1. Cut up your seasoning veggies – I used red onion, garlic, celery, tomato, red bell pepper

2. Cut up your substantive soup veggies – I used butternut squash and carrots

3. I decided to roast the sweet pepper and tomato – pour about a teaspoon of olive oil over and sprinkle with a little salt then shove under your broiler. Roasting these veggies will add SOOO much flavour to your soup. You’ll know the veggies are done roasting when they’re shriveled and look like this:

4. Sautee your other veggies – I used turkey bacon for flavour so sautee three strips or so then add the onion, garlic and celery until (and you’ll release all their yummu juices). When they’re soft looking, add the lentils, squash, and carrots to the pot.

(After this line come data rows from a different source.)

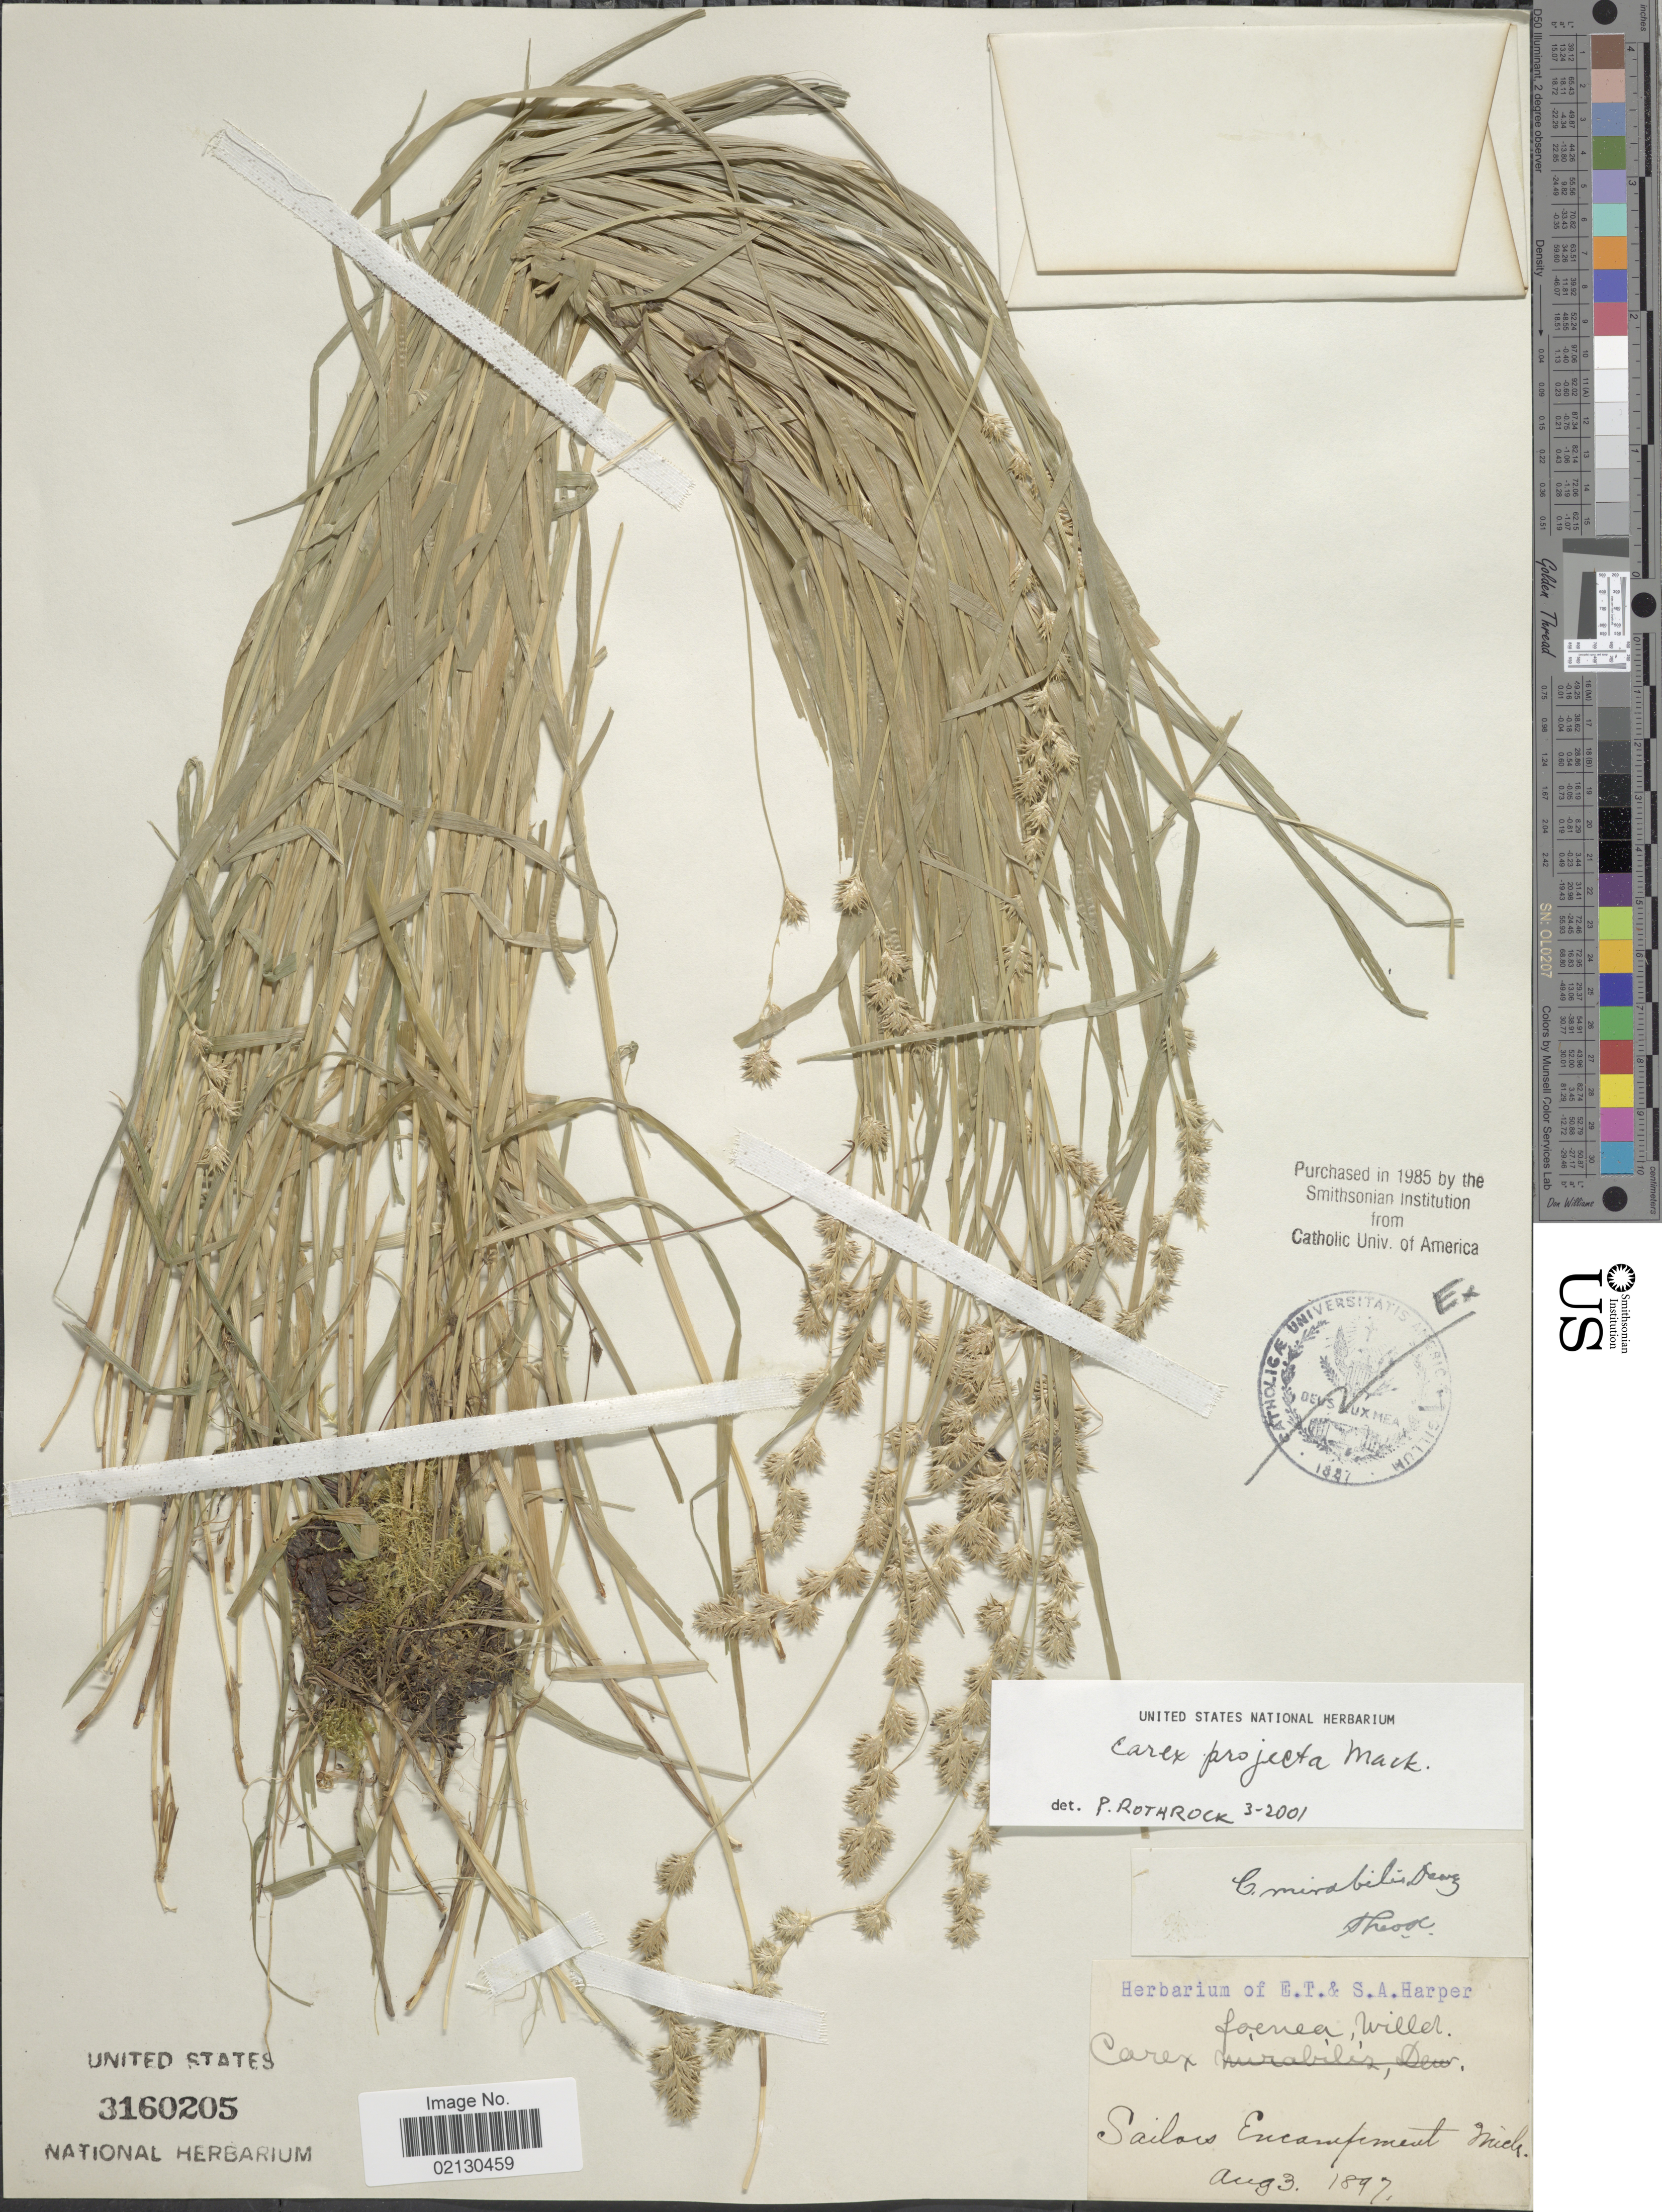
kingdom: Plantae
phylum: Tracheophyta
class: Liliopsida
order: Poales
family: Cyperaceae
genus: Carex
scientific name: Carex projecta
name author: Mack.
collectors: ex herb. E. T. & S. A. Harper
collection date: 1897-08-03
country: United States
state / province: Michigan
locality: Sailors Encampment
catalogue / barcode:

5. Add red wine – I love rich flavour this gives!

6. Add water to your soup – I really don’t like to use chicken stock (if I use chicken stock, I’ll make my own). The different veggies will add ’nuff flavour to the soup. Only add enough water to more than just cover the veggies.

7. Cover the pot and bring to a boil. Then reduce heat and let simmer. About 15 minutes away from completion (you’ll test the lentils and they should be about done), uncover the pot and continue to cook the soup for a few more minutes.

8. Enjoy!!

Lunch!

Soup is on the menu. It is low-fat and super-healthy: I made it with skinless chicken, acorn squash, red peppers, hot peppers, onion, garlic, celery, mushrooms, stewed tomatoes, and whole-wheat dumplings…so freakin’ good!